Somewhere I had seen a reactionary described as one who, finding himself on the edge of a precipice, sees the danger and steps back in time. On the basis of that definition I was a reactionary. And again, so what?
Perhaps in one of life’s grand Chestertonian paradoxes, the ‘progressives’ were really the reactionaries – in the light of their own definition of the term – and those who saw the danger and drew back might yet be the progressives, possessing a new solution which was really the oldest of all. The line of thought those two anti-Catholic publications set in motion helped me along my road to Rome.”
With reference to September 1946,
Hyde wrote:
“Members of the Political Bureau [of the Communist Party] who had been to Czechoslovakia had been told that it was believed that the fight against the Church could be carried through without too much difficulty in the Czech lands, so strong had the Part become there. But the Slovak Catholics, they were told, were much more completely in the grip of the priests and bishops, and ‘special measures’ would be required. At a Daily Worker executive meeting we were told that those special measures would probably have to take the form of armed action at some point. Sooner or later the catholic peasants could be provoked into violence, some incident would be presented as the intended forerunner of armed insurrection and tough counter-measures would then provide the chance for conducting the thorough-going purge which was required. A bit of terror would soon settle them.
Again, I should almost certainly have approved and justified such schemes before I began to read and think along Christian lines. Now I was filled with an uneasiness which at times amounted to revulsion as I heard it all explained. It was not communism but I that had changed, but I now found the application of our theories and tactics clashing with all I felt to be right.
But that was just it. I was beginning to say that some things were right and some were wrong. I was judging communist behaviour on the basis of ethics and not expediency – a thoroughly un-Marxist thing to do.
It was still not always a fully conscious process, but I became
increasingly aware of what was happening and found myself viewing
it from outside myself as it were, an interested and often astonished
spectator of my own mental and spiritual processes.
Thus, for example, in a break between editions, one of my reporters, son of a well-known author, who had worked on the Yugoslav Youth Railway, was describing some of the things he had seen.

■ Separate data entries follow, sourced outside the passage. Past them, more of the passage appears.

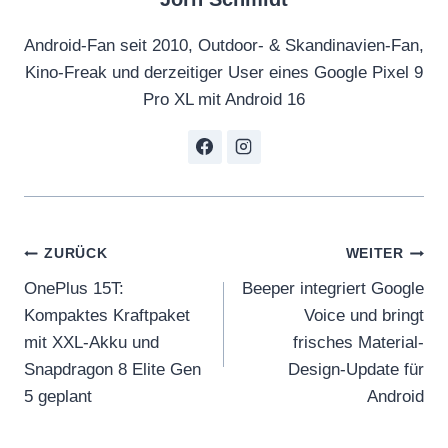
Android-Fan seit 2010, Outdoor- & Skandinavien-Fan,
Kino-Freak und derzeitiger User eines Google Pixel 9
Pro XL mit Android 16
Beitragsnavigation
ZURÜCK
WEITER
OnePlus 15T:
Beeper integriert Google
Kompaktes Kraftpaket
Voice und bringt
mit XXL-Akku und
frisches Material-
Snapdragon 8 Elite Gen
Design-Update für
5 geplant
Android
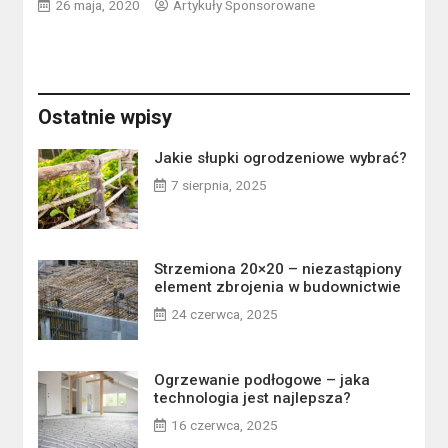
26 maja, 2020
Artykuły Sponsorowane
Ostatnie wpisy
Jakie słupki ogrodzeniowe wybrać?
7 sierpnia, 2025
Strzemiona 20×20 – niezastąpiony
element zbrojenia w budownictwie
24 czerwca, 2025
Ogrzewanie podłogowe – jaka
technologia jest najlepsza?
16 czerwca, 2025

He told how at communist meetings the local populace would be brought to gather to hear a speech from Tito, or from one of the other communist leaders. At pre-arranged points during the speech Party members in the crowd would start to chant ‘Tito, Tito,’ or maybe ‘Tito, Stalin, Tito, Stalin,’ and the crowd would take it up, repeating the names over and over again. It was a technique used by Mussolini and Hitler and was now being turned to good account in the cause of communism.
He went on to describe how, when he had turned up at one such meeting, the word had gone around that an English comrade was present and they had quickly switched to ‘Tito, Stalin, Harry Pollitt [General Secretary of the British Communist Party], which they had kept up for an astonishing length of time. My reporters laughed uproariously at the story. Suddenly I realised that I was making myself conspicuous by not laughing at all; instead I was feeling utterly disgusted.
It was not sufficient now to tell myself that the end justified the means. Once a Marxist begins to differentiate between right and wrong, just and unjust, good and bad, to think in terms of spiritual values, the worst has happened so far as his Marxism is concerned.”